***** SUPPLIED TEXT *****

One morning my first summer in Berlin, I woke up alone in a park with a piece of sweaty plastic wrap around my forearm. I still had the tattoo. I still didn’t have my keys.

Fabian had given me the tattoo lying in his bed the night before. We met in a club thirty-six hours earlier, on Sunday afternoon, after I tried to pick up his roommate, a brooding Austrian boy with shoulder-length blond hair who was sitting alone away from the dance floor. He had a homemade tattoo of a sword on his wrist. His roommate had made it, he said, and did I want to meet him? They both turned out to be straight, and we spent the rest of the day dancing together and sharing our drinks and our cigarettes and whatever else we had.

Another Sunday afternoon dancing at the same club, a Portuguese friend stopped me and asked, “Americans come here for the freedom, right?” Another Sunday there, a Scottish boy asked me if I moved to Berlin “just to have fun.” Usually in these situations I say, “I guess so.” Nobody with pupils that size could have patience for a real answer.

As he was finishing up the tattoo late the next night, I remember asking Fabian how old he was and trying to get some basic facts straight. He was twenty-four, like me. He had grown up outside of Frankfurt am Main and had two tattoos he’d given himself. He asked if I wanted to spend the night on his couch, but I felt like going home because the sun was already coming up. I forgot my keys in his room.

When I woke up in the park later that morning, I didn’t really know how the tattoo turned out, because if you’re doing it right—if you’re puncturing the skin deep enough and have enough ink in the thread around the end of the needle—there’s blood and ink on your skin, and then the next day it starts to bruise.

The tattoo was the first thing my German mother noticed when I showed up at her country house in Brandenburg an hour outside Berlin later that day. She wanted to know why anyone would do something like that to his body.

 

To kick-start my German and buy time to find an apartment, I arranged to live with a German family as a guest student my first month. I was assigned to a family living in Pankow, a quiet neighborhood in former East Berlin. Caryatids held up the eaves of their house, which was built for a Nazi in the thirties on the grounds of a Jewish tuberculosis hospital. The house shared a street with prefabricated communist apartment buildings, and the tuberculosis hospital stood in ruins beyond the backyard fence.

Within twenty minutes of arriving from the airport, I spotted the Leni Riefenstahl coffee table book above the record player in the living room. I found out I would be the first Jew to meet their two young sons, Utz and Bruno. I learned that my name sounds just like Sieg, a word for victory favored by the Nazis; the sort of thing you shout with one arm raised straight out over the horizon in salute—“Sieg Heil!”—a funny name for a German Jew back in Germany one hundred twenty years after his family had left.

I had my own fun with all of this, making jokes in the passenger seat of my German dad’s C-class, like “How many Jews can fit in a Mercedes?” After the punch line, there was a long silence. The family soon learned I could be on the receiving end of jokes as well. They asked me to dress up as Weihnachtsmann, German Santa Claus, for the boys on Christmas Eve and show up at the door wearing a white cotton beard and red robes carrying a burlap sack full of presents.

***** LISTED ENTRIES *****

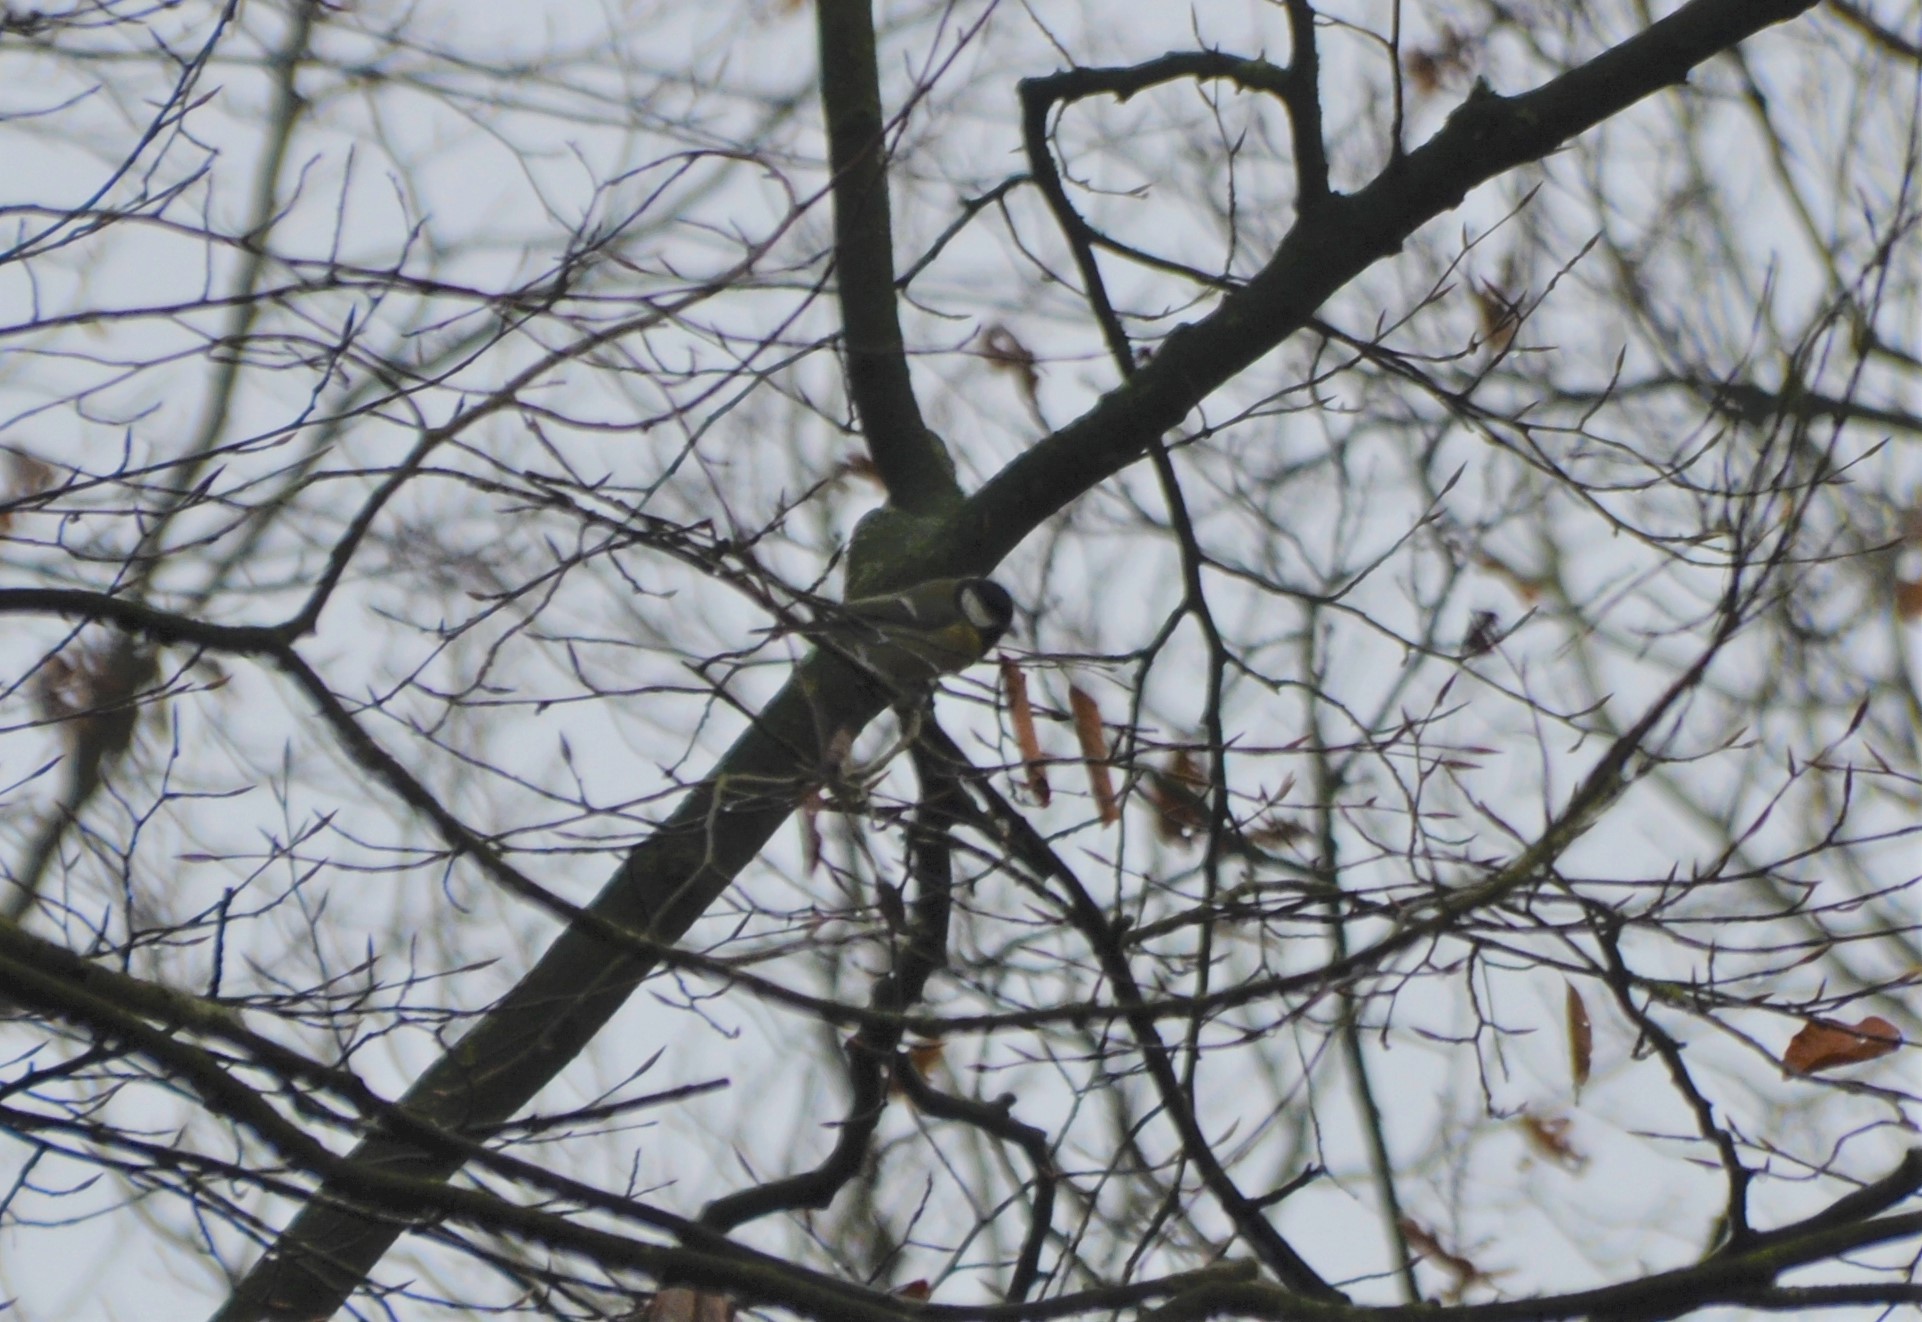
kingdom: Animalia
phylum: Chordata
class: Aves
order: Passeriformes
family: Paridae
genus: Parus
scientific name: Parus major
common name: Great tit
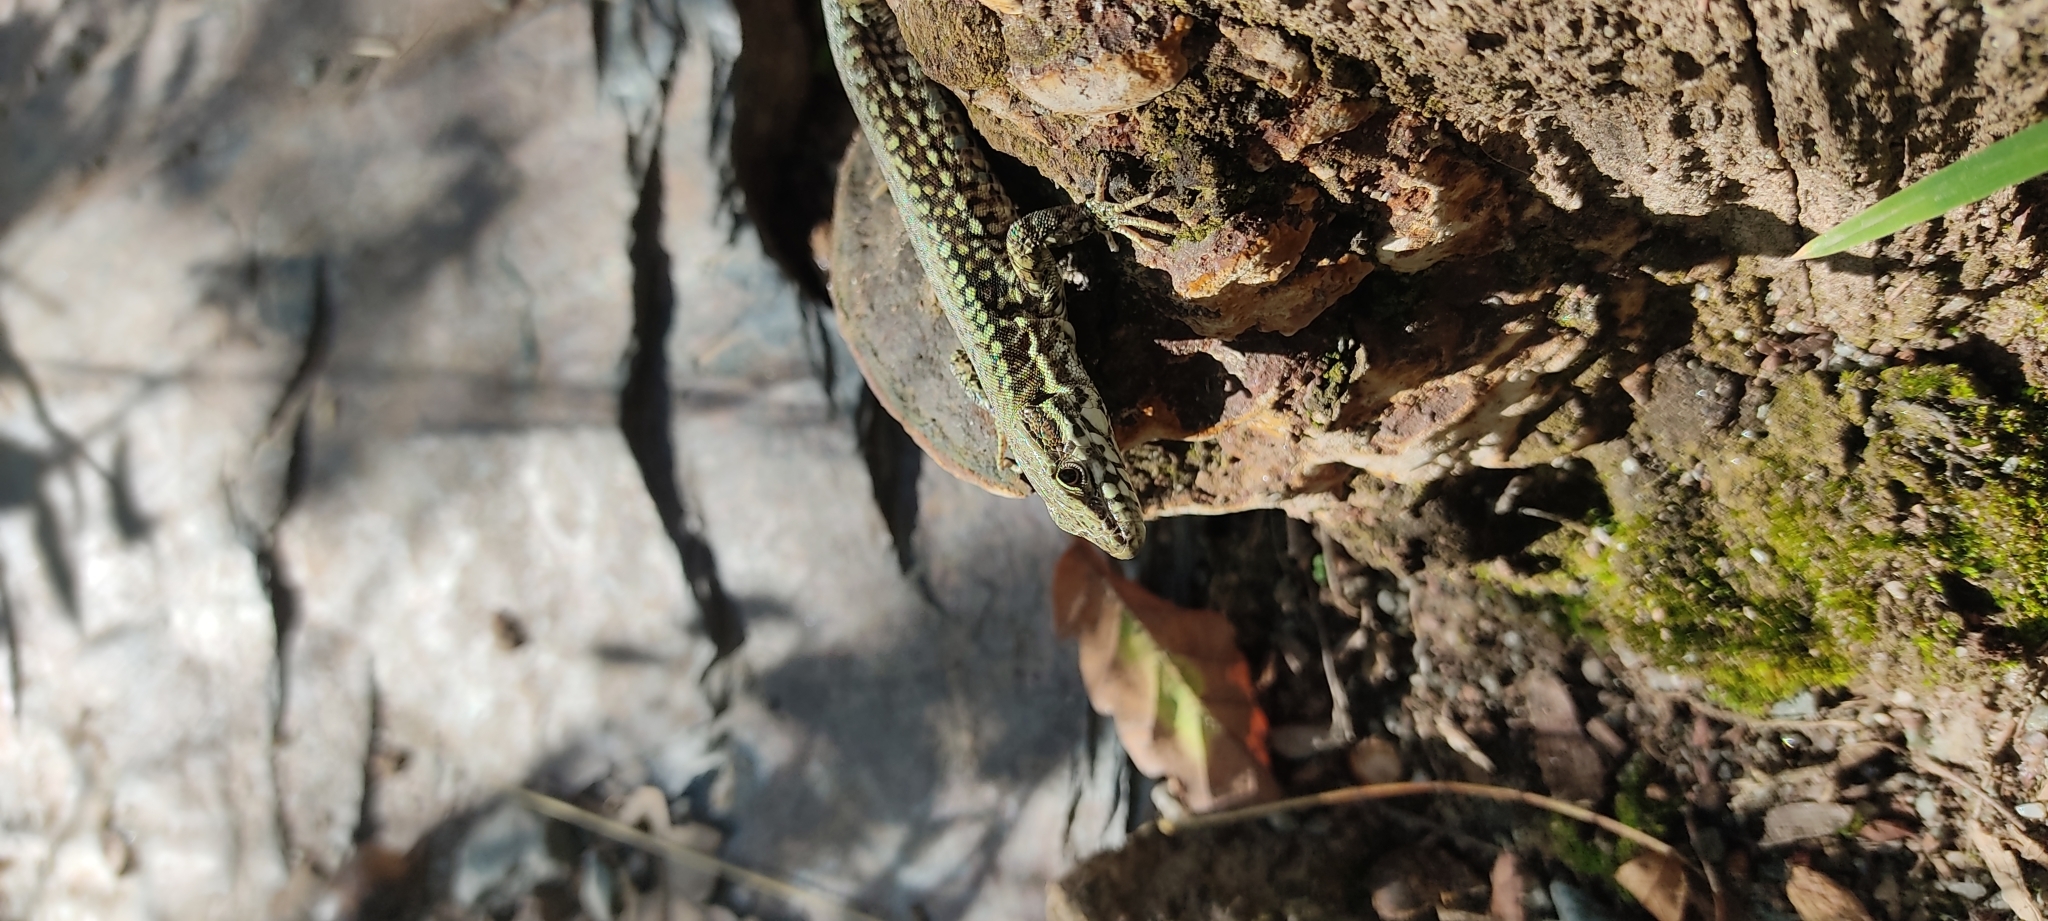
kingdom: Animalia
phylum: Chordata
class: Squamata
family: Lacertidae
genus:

*****

DIRECTIONS
1 > List every person mentioned by name in the Berlin memoir.
2 > According to the Berlin memoir, where did Fabian grow up?
3 > Continue the Berlin memoir after its final sentence.
The items have no connection to the Berlin memoir.

LIST OF ANSWERS
1 > Fabian, Leni Riefenstahl, Utz, Bruno

2 > Outside of Frankfurt am Main.

3 >
We stayed close even after I moved out, and, when summer came, I looked forward to invitations to visit them in the country. Trips to the family’s house in Brandenburg always meant I would get to spend a few days speaking exclusively German and could wake up early to run around their lake. If the weather was right, they’d take me foraging for mushrooms in the forest. The parents grew up in different countries, East and West Germany, and met at a concert in Berlin after the wall fell. The idyllic life they created for their sons was in many ways a study on life in the new Germany.

The night I arrived with my fresh tattoo, we sat on the lawn and had spaghetti for dinner. When they were finished eating and asking about the needle, Utz and Bruno went off to play on their trampoline, and I stayed at the table to catch up with the parents.

Weeks earlier, a court in Cologne had ruled that circumcising young boys constituted serious bodily harm. The issue came before the judges after a four-year-old Muslim boy was brought to an emergency room for complications following a circumcision. Children have a “fundamental right to bodily integrity,” the court ruled, and snipping off a piece of the foreskin constitutes Körperverletzung, bodily harm that no adult should be allowed to inflict on a helpless child. Germany was considering making it illegal to circumcise children.

The father, a lawyer, agreed with the court. The ritual reasons behind circumcision were obsolete, he argued, leaning back in his chair. Besides, it was a barbaric practice and prevented the baby from identifying his own religion later. German can introduce a sense of inflexibility and arrogance in conversations like these. It’s a rigid and exact language, even when the topic up for discussion is not.

Across the lawn, a fight broke out on the trampoline. Bruno, the older and more sensitive of the two brothers, called over to his parents to intervene. After glancing over the situation, the father called back to his sons that they should fight it out. Bruno pulled back a fist to punch Utz, and the next day the two brothers were back to playing with each other like nothing ever happened.

 

Louisa and I met in New York, but we became friends once we started running together in Berlin. The runs were where we uncovered and learned to accept each other’s quirks and where we got comfortable enough to pass time together in silence. Running, we learned to be vulnerable around and support each other. The first time we went, we lasted thirteen miles on a day that was well below freezing.

I had no job in Berlin and not many friends—just a research grant, German classes, and whatever freelance assignments I could get—so sports were a great way to imagine I had a sense of purpose and pass the time, usually alone. I’d go to clubs to be around people. I got the idea that being in your early twenties was a great time to do incongruous things with your body. I’d spend the whole morning at the gym and the rest of the day smoking cigarettes with a break to go running with Louisa in the afternoon. I’d go for a long swim before a long run before a long night out that turned into a full day dancing in a club.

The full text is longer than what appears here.